Um leitão nasceu com diprosopia, uma malformação rara que resulta na duplicação da face, em uma propriedade rural na localidade de Recreio, em Alfredo Chaves, na Região Serrana do Espírito Santo, na última quinta-feira, 26 de março de 2026.
Um nascimento incomum na fazenda
A porca da família deu à luz nove filhotes, mas dois deles não sobreviveram. O leitão afetado pela diprosopia possui um único corpo, quatro patas e duas faces, o que o impede de ficar de pé ou mamar sozinho. A família, composta por Cláudia Pastori, Sidimar Parteli Sartori e seu filho de 18 anos com transtorno do espectro autista, se deparou com essa anomalia pela primeira vez.
Essa malformação rara chamou a atenção dos proprietários, que nunca haviam presenciado algo similar em suas criações. Os porquinhos sempre nasceram sem complicações, segundo relatos da família. Agora, eles enfrentam o desafio de cuidar do animal de forma adequada.
Não tinha acontecido isso até então, é o primeiro. A gente achou interessante porque nunca tinha visto, os porquinhos sempre nasceram perfeitos. Nos assustamos e ficamos preocupados de como iríamos cuidar dele, pois nunca tínhamos passado por isso.
Cuidados especiais para o leitão
O leitão com diprosopia é alimentado com leite por meio de uma seringa, aplicada em ambas as bocas, uma ideia sugerida pelo filho da família. Apesar da duplicação facial, o resto do corpo é normal, e o animal é um macho. Essa adaptação permite que ele se alimente, embora exija atenção constante.
Sidimar Parteli Sartori explicou que o leitão consegue se alimentar pelas duas bocas, mas trata-se de um único ser. A família monitora o animal de perto para garantir sua sobrevivência. Essa rotina de cuidados destaca o empenho em lidar com a malformação rara.
Ele consegue se alimentar pelas duas bocas, mas é um ser só. O resto do corpo é completamente normal, é um macho normal.
Impacto na família e na comunidade
A ocorrência na propriedade rural de Alfredo Chaves gerou curiosidade na Região Serrana do Espírito Santo. A diprosopia, embora rara, serve como lembrete das variações genéticas que podem ocorrer em animais de criação. A família continua a observar o desenvolvimento do leitão, adaptando-se às suas necessidades específicas.

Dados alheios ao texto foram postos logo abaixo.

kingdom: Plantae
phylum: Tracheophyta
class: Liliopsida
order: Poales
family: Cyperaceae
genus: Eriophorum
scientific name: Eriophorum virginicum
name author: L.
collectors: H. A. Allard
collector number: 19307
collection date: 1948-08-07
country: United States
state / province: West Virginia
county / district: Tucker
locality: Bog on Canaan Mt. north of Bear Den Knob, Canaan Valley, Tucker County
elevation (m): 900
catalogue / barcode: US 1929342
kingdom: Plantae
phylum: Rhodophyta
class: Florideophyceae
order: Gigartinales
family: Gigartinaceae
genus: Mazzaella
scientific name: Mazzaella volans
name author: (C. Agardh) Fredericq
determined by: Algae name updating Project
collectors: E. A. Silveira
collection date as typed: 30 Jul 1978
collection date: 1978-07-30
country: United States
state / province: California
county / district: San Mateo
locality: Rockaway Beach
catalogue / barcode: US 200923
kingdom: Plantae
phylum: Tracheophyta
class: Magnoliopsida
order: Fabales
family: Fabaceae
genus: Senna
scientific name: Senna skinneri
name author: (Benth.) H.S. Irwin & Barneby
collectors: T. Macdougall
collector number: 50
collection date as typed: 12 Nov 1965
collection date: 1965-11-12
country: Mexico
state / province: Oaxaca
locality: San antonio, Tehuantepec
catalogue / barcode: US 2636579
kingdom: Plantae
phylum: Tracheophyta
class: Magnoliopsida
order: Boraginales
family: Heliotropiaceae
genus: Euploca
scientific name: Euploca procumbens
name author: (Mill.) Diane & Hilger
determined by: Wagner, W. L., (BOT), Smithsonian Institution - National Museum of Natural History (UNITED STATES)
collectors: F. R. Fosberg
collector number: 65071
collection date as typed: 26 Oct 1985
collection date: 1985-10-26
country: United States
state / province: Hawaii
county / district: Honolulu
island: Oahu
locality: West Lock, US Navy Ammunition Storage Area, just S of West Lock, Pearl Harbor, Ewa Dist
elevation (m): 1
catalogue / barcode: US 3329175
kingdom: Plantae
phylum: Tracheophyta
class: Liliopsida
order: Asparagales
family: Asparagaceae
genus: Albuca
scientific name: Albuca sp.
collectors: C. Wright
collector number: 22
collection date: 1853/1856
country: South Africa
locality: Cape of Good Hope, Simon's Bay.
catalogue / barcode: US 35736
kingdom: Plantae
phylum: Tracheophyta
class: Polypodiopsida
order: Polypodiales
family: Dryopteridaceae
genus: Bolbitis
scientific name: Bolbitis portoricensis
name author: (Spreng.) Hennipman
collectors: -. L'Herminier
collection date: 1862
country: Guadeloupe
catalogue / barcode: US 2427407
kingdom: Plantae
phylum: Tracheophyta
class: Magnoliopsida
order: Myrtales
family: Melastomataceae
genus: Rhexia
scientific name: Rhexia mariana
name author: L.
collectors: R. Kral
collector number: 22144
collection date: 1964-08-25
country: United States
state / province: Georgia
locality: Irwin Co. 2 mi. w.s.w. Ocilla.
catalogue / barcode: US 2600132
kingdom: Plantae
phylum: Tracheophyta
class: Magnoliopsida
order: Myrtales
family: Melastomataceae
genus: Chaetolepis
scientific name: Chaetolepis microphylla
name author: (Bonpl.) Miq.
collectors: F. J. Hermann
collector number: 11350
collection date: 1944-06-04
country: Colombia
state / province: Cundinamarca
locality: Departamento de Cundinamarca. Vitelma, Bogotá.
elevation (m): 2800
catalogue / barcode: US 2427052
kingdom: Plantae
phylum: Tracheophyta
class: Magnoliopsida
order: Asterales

Esse evento, ocorrido em 26 de março de 2026, reforça a importância de cuidados veterinários em casos de malformações. Enquanto o leitão luta para sobreviver, a dedicação da família, incluindo o filho com transtorno do espectro autista, inspira solidariedade. A história pode incentivar discussões sobre anomalias raras em animais na comunidade local.